Your instructions
Within the records that follow, find every line containing the string "specify". Copy those lines.

Supplied records
· · · · ·

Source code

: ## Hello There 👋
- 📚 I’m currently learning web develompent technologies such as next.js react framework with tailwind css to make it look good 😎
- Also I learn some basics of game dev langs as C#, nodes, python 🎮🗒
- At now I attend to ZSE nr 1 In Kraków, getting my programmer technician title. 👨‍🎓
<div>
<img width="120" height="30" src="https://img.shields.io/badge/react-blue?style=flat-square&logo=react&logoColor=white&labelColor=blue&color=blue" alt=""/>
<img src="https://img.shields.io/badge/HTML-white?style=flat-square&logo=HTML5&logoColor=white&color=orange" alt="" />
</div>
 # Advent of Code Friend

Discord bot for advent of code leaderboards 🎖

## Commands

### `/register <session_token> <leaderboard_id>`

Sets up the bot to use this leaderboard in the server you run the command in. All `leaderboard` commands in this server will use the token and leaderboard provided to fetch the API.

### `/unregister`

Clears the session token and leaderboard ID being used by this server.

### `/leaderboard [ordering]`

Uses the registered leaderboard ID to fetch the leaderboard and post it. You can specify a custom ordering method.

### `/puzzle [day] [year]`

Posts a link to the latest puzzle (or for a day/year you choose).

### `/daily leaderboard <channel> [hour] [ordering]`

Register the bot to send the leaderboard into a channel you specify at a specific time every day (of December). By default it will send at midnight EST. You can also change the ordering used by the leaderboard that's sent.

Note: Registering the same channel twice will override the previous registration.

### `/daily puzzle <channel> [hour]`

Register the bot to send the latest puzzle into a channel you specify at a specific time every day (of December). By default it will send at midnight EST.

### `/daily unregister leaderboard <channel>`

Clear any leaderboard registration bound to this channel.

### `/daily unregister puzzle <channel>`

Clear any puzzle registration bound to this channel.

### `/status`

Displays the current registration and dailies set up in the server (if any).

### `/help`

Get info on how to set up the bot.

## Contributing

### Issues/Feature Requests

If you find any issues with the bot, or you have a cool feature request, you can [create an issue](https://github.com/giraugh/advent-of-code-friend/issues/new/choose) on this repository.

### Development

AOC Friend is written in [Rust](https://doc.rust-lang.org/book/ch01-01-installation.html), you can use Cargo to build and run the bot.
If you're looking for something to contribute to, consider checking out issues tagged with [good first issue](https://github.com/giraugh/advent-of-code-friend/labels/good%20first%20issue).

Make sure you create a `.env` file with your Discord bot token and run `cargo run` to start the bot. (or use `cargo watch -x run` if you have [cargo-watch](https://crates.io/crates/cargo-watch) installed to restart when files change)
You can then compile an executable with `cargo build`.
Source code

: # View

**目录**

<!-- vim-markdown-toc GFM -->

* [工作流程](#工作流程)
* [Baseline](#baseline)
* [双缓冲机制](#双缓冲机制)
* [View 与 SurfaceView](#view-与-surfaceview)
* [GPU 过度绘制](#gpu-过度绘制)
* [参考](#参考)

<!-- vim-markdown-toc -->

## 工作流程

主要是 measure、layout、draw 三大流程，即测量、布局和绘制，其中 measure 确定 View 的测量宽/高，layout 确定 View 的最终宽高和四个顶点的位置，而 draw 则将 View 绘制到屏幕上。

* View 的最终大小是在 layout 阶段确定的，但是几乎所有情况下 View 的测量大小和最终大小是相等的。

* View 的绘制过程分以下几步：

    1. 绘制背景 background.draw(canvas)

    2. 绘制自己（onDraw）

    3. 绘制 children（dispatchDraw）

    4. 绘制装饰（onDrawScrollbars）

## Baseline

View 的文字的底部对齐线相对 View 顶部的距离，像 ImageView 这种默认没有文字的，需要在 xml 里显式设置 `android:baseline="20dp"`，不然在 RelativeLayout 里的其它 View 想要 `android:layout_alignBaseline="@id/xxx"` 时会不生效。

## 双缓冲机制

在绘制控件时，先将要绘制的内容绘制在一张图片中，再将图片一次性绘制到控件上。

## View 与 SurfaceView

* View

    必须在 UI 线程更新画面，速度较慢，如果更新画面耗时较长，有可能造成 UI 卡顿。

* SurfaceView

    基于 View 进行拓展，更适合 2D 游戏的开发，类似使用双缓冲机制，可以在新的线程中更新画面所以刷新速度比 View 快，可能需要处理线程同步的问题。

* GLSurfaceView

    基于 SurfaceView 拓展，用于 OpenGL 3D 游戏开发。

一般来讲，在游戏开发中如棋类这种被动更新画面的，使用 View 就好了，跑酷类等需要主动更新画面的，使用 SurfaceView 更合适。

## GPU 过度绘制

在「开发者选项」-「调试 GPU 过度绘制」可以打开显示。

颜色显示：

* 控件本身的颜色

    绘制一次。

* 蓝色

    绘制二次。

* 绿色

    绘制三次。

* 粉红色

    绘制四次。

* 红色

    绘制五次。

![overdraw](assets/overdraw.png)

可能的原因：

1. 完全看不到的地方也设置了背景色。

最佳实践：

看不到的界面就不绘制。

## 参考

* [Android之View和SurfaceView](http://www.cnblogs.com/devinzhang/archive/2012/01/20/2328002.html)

· · · · ·

Your solution
Uses the registered leaderboard ID to fetch the leaderboard and post it. You can specify a custom ordering method.
Register the bot to send the leaderboard into a channel you specify at a specific time every day (of December). By default it will send at midnight EST. You can also change the ordering used by the leaderboard that's sent.
Register the bot to send the latest puzzle into a channel you specify at a specific time every day (of December). By default it will send at midnight EST.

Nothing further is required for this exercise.